- WORK INSTRUCTIONS -
Could you reproduce, word for word, the part of the records that opens with the line containing "Population Size, Female Size" and closes with the line containing "Transcribe this box", including both of those lines?

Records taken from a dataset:

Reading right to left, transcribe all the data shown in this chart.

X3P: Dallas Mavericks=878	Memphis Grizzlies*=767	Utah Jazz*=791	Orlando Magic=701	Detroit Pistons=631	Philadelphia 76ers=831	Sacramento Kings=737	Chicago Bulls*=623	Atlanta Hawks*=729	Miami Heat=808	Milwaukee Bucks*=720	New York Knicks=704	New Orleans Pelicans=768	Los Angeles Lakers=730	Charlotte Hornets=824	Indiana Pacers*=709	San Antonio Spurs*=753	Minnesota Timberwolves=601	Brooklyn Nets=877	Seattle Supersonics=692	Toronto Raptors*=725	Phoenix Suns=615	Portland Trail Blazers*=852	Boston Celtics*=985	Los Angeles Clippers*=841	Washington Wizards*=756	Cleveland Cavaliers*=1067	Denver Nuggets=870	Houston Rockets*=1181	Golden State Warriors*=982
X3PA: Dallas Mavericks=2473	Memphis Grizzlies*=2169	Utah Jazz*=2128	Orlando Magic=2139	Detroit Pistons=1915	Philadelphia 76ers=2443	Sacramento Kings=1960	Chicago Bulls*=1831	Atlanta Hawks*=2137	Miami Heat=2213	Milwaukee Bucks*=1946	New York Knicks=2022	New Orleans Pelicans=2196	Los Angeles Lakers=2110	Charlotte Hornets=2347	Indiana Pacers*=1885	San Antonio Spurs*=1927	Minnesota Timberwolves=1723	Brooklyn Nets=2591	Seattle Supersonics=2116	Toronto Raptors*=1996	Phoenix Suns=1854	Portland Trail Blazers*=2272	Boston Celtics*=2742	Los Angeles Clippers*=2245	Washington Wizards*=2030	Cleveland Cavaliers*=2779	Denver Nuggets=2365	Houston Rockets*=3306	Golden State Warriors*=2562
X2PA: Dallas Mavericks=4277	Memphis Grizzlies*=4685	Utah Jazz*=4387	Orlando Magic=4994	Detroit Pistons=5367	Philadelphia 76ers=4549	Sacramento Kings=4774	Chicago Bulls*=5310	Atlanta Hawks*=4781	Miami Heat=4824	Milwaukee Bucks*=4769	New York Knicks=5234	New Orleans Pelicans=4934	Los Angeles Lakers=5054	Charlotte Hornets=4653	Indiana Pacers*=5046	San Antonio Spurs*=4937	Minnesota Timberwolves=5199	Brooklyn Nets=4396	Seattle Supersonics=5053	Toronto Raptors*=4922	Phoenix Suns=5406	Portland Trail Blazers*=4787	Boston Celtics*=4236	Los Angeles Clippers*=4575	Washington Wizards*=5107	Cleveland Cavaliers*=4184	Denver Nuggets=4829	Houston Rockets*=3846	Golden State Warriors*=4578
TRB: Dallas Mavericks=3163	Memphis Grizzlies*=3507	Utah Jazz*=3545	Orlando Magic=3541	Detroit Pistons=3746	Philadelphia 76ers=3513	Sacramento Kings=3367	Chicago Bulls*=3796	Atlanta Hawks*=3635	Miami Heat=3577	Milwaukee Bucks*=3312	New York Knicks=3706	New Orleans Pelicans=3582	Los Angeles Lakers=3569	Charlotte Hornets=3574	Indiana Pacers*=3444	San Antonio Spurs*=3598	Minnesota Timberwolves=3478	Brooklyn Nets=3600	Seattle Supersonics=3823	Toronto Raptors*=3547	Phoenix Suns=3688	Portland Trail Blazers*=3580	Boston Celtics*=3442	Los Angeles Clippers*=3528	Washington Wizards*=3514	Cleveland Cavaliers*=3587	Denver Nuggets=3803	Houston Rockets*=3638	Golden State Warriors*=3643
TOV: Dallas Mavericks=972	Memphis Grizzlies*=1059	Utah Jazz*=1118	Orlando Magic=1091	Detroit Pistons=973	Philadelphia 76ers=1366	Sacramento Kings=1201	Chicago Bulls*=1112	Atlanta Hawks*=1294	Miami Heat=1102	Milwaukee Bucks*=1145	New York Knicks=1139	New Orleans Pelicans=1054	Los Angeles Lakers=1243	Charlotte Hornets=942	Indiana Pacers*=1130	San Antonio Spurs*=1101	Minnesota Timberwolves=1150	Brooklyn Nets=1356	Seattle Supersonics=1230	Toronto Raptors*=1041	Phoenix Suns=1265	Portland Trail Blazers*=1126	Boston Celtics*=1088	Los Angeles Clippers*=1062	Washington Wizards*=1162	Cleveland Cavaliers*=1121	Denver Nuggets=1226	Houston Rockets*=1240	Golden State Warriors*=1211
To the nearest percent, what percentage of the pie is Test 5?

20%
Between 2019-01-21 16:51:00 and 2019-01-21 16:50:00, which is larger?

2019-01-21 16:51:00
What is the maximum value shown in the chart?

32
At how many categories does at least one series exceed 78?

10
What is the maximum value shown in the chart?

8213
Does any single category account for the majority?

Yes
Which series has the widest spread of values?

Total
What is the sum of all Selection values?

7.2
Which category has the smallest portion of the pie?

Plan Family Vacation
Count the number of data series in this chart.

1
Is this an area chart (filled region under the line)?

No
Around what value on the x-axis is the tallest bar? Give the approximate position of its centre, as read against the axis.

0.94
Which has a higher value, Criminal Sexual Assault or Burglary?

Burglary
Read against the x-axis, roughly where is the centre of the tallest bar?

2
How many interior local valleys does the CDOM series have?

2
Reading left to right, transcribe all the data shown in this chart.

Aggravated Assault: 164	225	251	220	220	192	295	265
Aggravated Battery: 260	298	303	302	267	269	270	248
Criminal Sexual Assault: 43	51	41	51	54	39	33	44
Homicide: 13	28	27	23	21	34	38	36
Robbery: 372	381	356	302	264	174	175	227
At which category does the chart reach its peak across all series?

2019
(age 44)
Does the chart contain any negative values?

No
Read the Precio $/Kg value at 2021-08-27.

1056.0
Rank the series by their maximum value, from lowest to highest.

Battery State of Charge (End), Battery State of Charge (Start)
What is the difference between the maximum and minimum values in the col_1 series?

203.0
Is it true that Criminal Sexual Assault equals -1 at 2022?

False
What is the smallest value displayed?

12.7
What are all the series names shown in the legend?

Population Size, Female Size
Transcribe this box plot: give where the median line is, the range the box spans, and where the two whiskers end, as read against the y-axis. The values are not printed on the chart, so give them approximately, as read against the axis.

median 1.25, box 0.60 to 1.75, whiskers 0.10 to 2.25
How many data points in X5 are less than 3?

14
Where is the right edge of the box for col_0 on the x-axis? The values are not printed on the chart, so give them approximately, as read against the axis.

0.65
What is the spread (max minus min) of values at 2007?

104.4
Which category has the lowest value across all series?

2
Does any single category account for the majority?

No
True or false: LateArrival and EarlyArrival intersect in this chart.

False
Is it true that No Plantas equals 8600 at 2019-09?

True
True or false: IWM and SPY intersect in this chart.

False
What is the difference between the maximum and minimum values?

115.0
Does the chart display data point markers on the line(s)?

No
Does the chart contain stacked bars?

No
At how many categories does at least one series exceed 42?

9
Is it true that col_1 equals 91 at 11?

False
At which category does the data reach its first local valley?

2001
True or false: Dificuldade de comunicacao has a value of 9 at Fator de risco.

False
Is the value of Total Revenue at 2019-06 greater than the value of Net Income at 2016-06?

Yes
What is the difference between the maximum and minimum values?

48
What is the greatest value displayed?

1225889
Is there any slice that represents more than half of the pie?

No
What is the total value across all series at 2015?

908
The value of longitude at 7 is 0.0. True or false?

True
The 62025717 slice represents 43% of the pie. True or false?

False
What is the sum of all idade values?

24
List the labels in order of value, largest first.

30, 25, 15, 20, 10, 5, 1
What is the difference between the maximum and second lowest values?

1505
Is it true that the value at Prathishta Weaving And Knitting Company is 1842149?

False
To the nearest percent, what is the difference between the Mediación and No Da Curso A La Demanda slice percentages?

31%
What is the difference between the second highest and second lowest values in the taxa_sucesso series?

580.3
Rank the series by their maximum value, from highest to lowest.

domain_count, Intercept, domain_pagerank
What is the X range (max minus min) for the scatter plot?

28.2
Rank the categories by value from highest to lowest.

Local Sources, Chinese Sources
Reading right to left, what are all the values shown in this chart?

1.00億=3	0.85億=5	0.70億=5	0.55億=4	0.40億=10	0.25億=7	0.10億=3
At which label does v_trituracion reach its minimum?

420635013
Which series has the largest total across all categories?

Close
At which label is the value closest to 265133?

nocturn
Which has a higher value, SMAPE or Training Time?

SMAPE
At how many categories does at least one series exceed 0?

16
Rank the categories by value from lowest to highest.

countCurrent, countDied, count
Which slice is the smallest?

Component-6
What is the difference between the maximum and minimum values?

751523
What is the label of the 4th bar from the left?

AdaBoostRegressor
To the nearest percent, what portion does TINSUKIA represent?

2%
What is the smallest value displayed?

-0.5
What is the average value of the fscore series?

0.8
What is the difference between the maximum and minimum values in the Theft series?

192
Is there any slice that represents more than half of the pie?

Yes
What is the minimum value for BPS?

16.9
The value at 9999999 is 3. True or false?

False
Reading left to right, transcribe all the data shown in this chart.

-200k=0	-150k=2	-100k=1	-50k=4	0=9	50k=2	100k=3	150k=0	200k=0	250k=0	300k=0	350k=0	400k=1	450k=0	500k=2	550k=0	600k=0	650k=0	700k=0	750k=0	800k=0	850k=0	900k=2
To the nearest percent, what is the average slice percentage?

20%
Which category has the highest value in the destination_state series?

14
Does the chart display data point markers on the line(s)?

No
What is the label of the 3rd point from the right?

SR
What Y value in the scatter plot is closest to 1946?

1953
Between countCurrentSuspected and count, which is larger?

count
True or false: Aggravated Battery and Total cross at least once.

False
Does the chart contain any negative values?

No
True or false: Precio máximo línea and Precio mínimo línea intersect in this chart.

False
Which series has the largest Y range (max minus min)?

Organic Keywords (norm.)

- OUTPUT FOR THIS TASK -
Population Size, Female Size
Transcribe this box plot: give where the median line is, the range the box spans, and where the two whiskers end, as read against the y-axis. The values are not printed on the chart, so give them approximately, as read against the axis.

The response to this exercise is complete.